(Task inputs Opens)

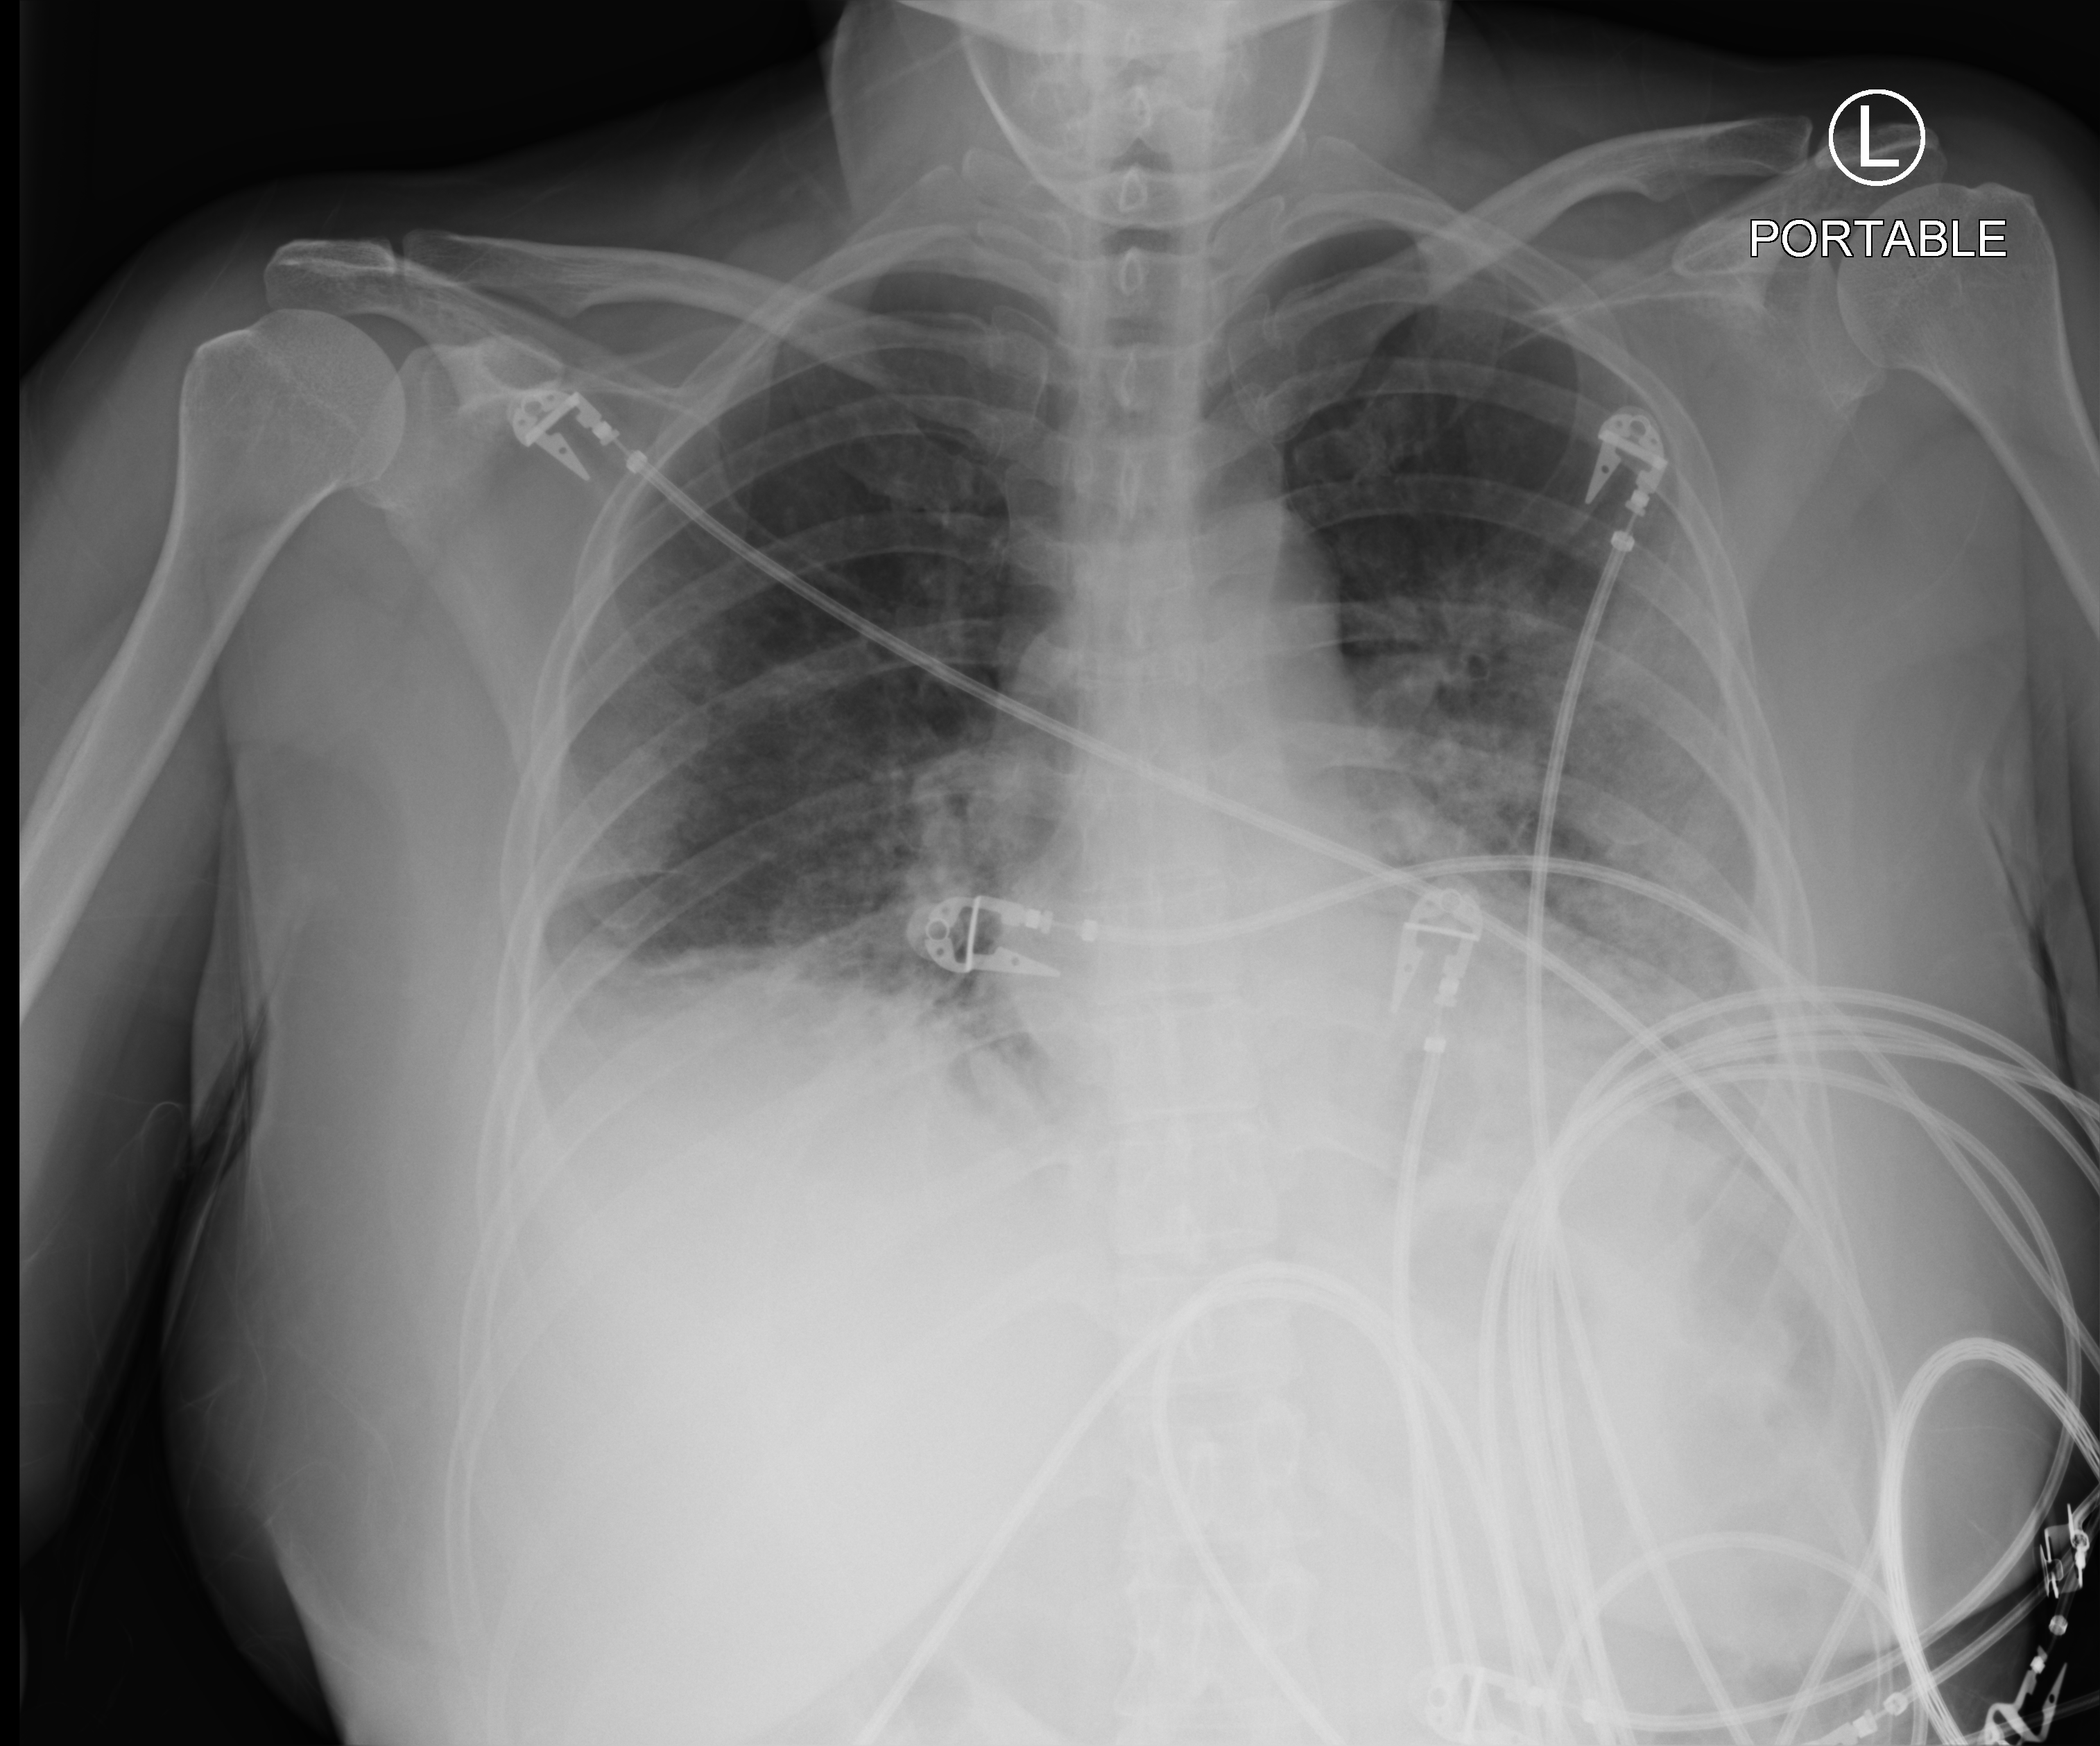
Bedside chest radiograph (computed radiography). Female patient hospitalised with COVID-19, age 18–59 years.
Hospital-stay facts (about this admission, not read from this image; timing relative to this image not recorded):
- diabetes (admission record): no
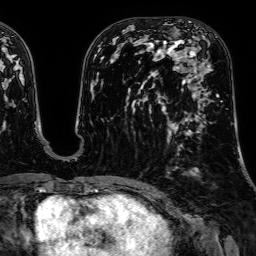
Breast MRI, one axial slice. Cropped to one breast. Dynamic contrast-enhanced series, time point 2 of 7 at this slice position (early post-contrast). 1.5 T. TE 2.6 ms, TR 5.2 ms. 256 × 256 image matrix, field of view 230 × 230 mm. Female patient.
Outlined on this slice (semi-automatic segmentation, software-assisted and operator-edited):
- enhancing-tissue mask used for the functional tumour volume (all voxels passing the contrast-enhancement thresholds inside the analysis volume; usually the tumour): bounding box [x1, y1, x2, y2] px = [175, 48, 222, 102]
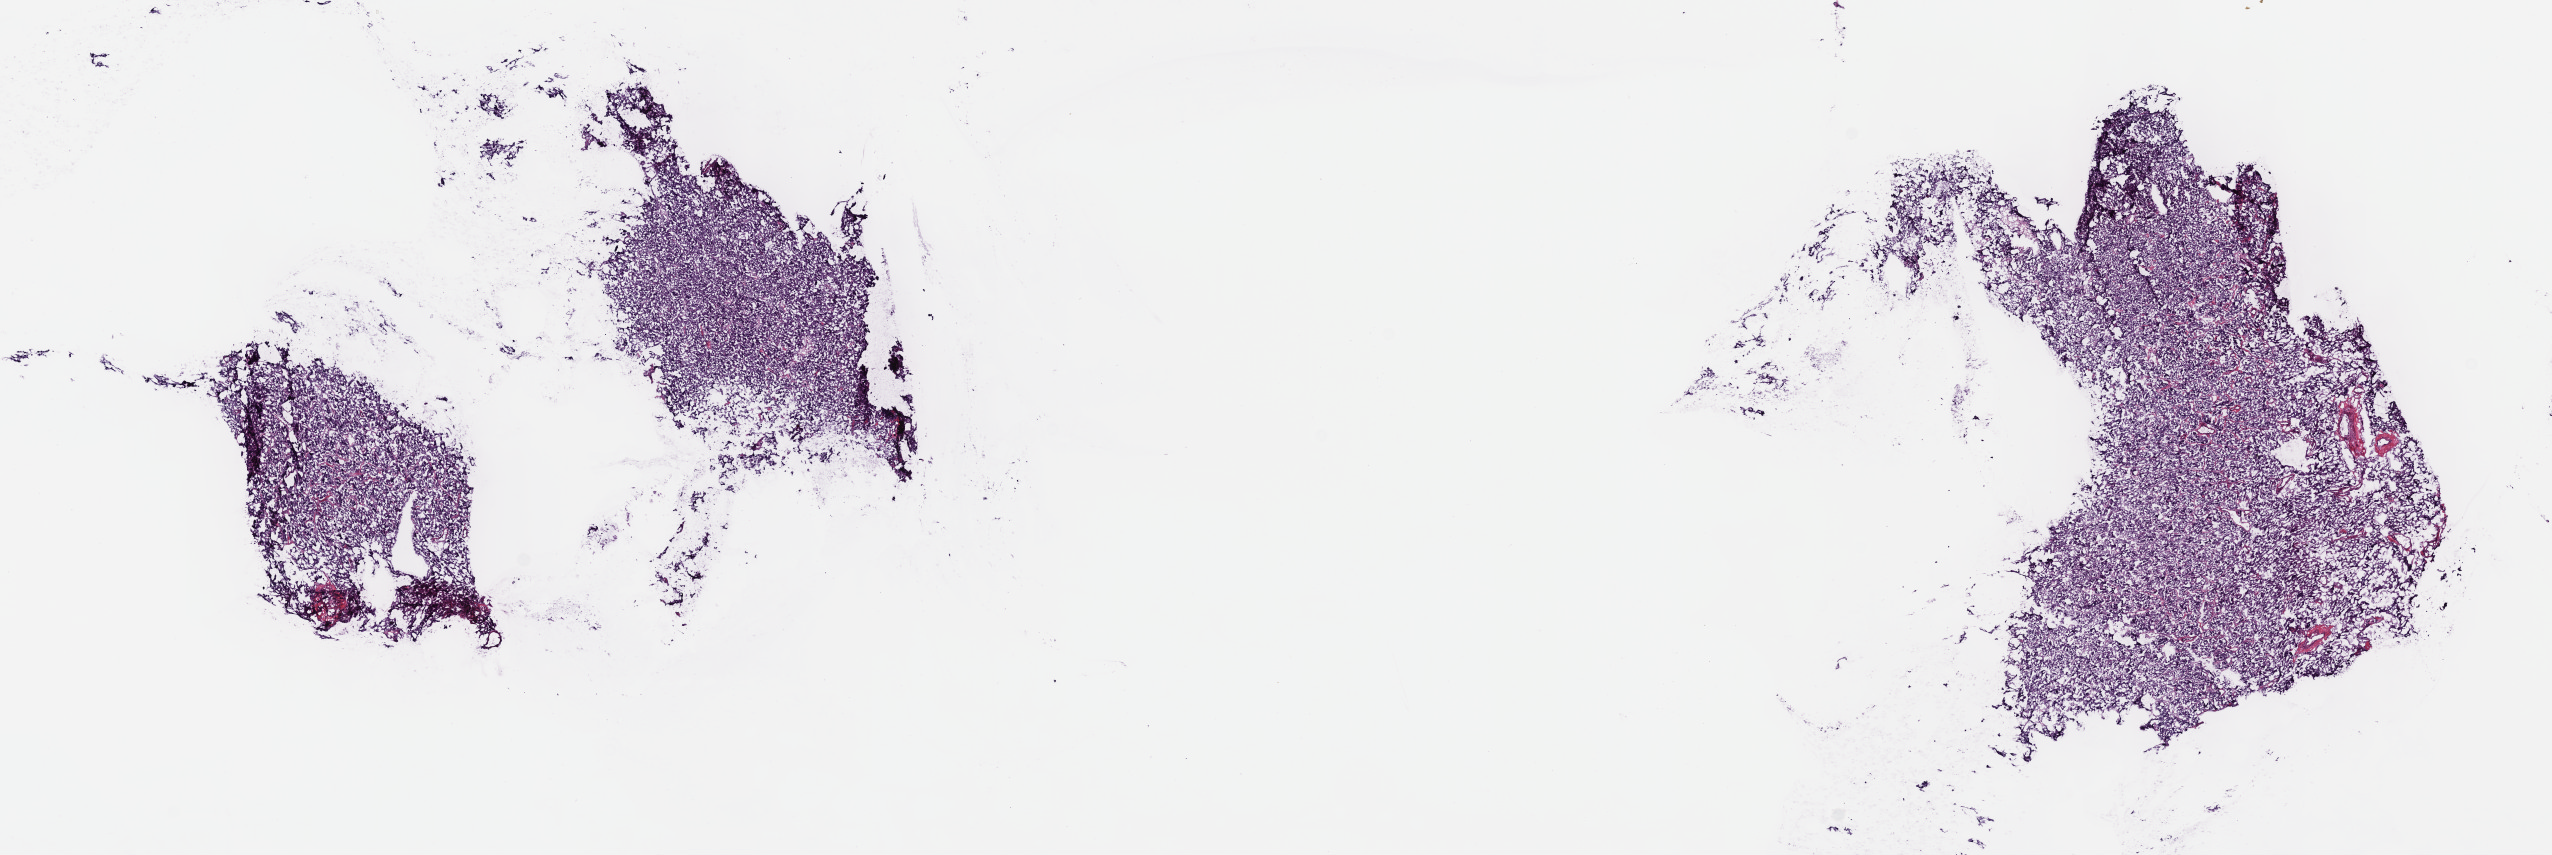
Whole-slide histology image, H&E-stained — shown as a low-resolution overview of the whole scanned area (about 20.6 x 6.9 mm), frozen section from the top of the tissue portion, sample: primary tumour, adrenal gland. Male, age 41 years at initial diagnosis. Slide review estimates, as recorded: tumour cells 90%, tumour nuclei 90%.
Diagnosis: Pheochromocytoma, NOS.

(Task inputs Closes)

Description of the task: After reading through the material, report every line that holds "admission".

Written solution:
Hospital-stay facts (about this admission, not read from this image; timing relative to this image not recorded):
- diabetes (admission record): no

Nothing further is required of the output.